» **Exercise instructions**
Repeat exactly, and only, the lines from the line containing "This motion is" through the last line of the records below, including both.

» **Provided information**
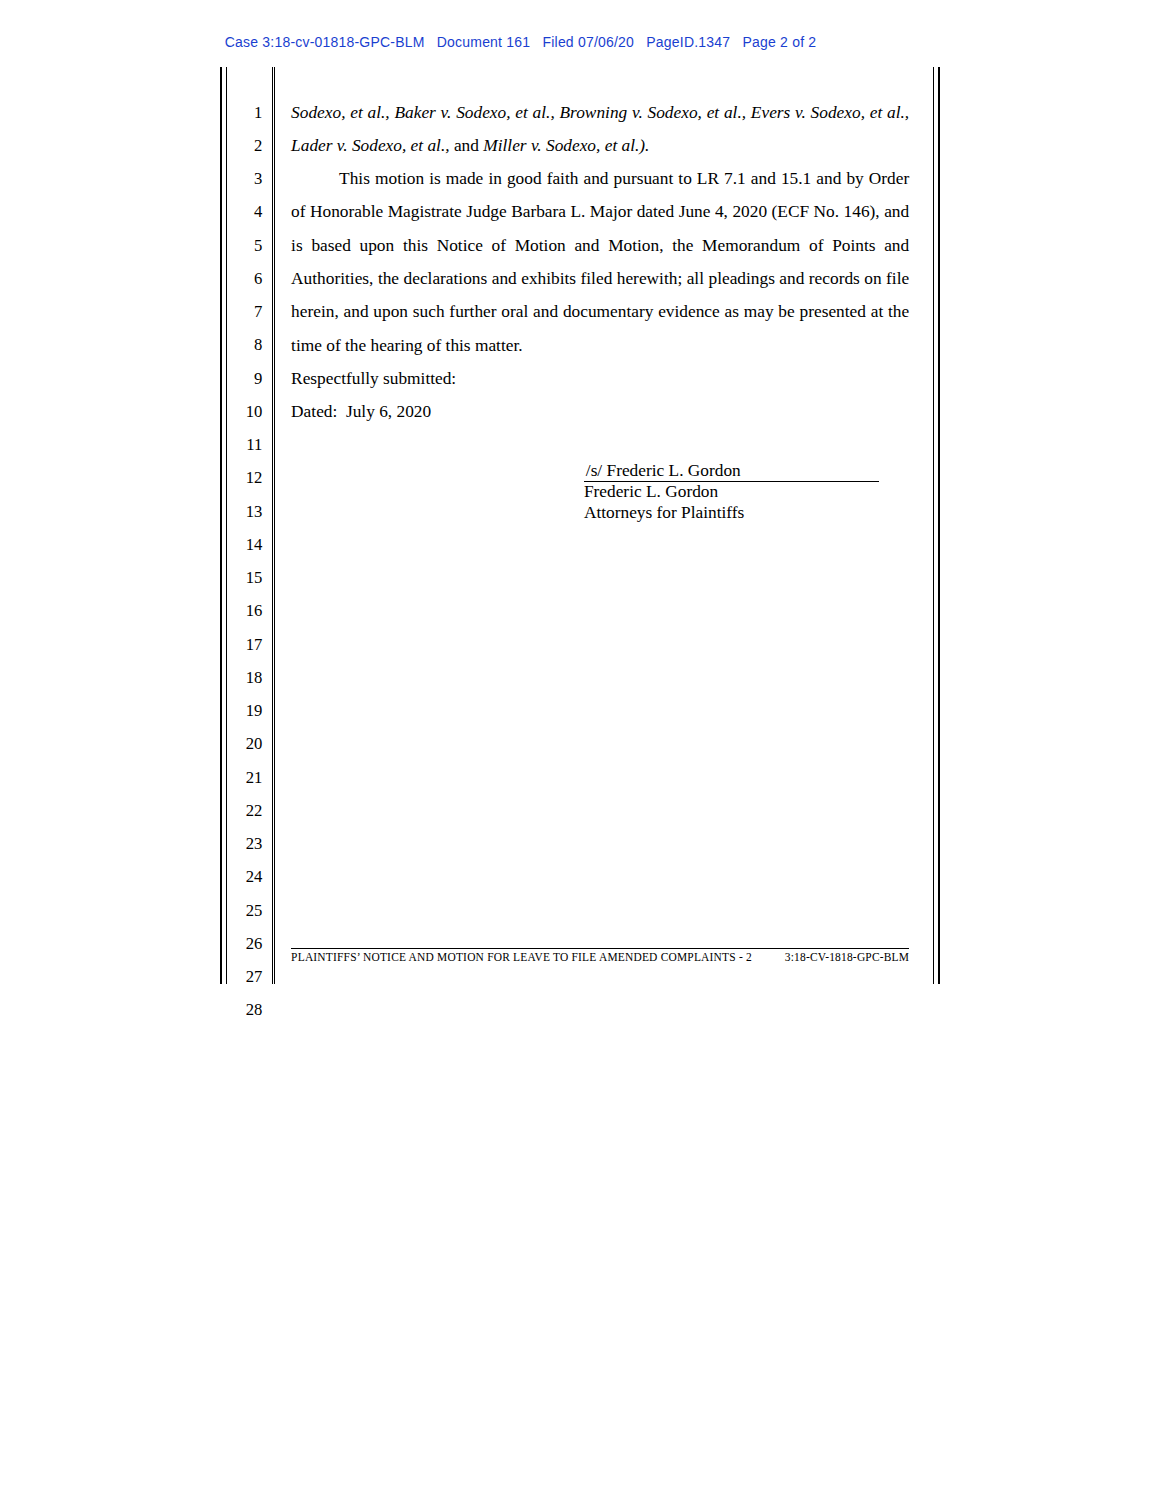Case 3:18-cv-01818-GPC-BLM Document 161 Filed 07/06/20 PageID.1347 Page 2 of 2
1
2
3
4
5
6
7
8
9
10
11
12
13
14
15
16
17
18
19
20
21
22
23
24
25
26
27
28
Sodexo, et al., Baker v. Sodexo, et al., Browning v. Sodexo, et al., Evers v. Sodexo, et al., Lader v. Sodexo, et al., and Miller v. Sodexo, et al.).
This motion is made in good faith and pursuant to LR 7.1 and 15.1 and by Order of Honorable Magistrate Judge Barbara L. Major dated June 4, 2020 (ECF No. 146), and is based upon this Notice of Motion and Motion, the Memorandum of Points and Authorities, the declarations and exhibits filed herewith; all pleadings and records on file herein, and upon such further oral and documentary evidence as may be presented at the time of the hearing of this matter.
Respectfully submitted:
Dated: July 6, 2020
/s/ Frederic L. Gordon
Frederic L. Gordon
Attorneys for Plaintiffs
Plaintiffs’ Notice and Motion for Leave to File Amended Complaints - 2 3:18-cv-1818-GPC-BLM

» **Output of the exercise**
This motion is made in good faith and pursuant to LR 7.1 and 15.1 and by Order of Honorable Magistrate Judge Barbara L. Major dated June 4, 2020 (ECF No. 146), and is based upon this Notice of Motion and Motion, the Memorandum of Points and Authorities, the declarations and exhibits filed herewith; all pleadings and records on file herein, and upon such further oral and documentary evidence as may be presented at the time of the hearing of this matter.
Respectfully submitted:
Dated: July 6, 2020
/s/ Frederic L. Gordon
Frederic L. Gordon
Attorneys for Plaintiffs
Plaintiffs’ Notice and Motion for Leave to File Amended Complaints - 2 3:18-cv-1818-GPC-BLM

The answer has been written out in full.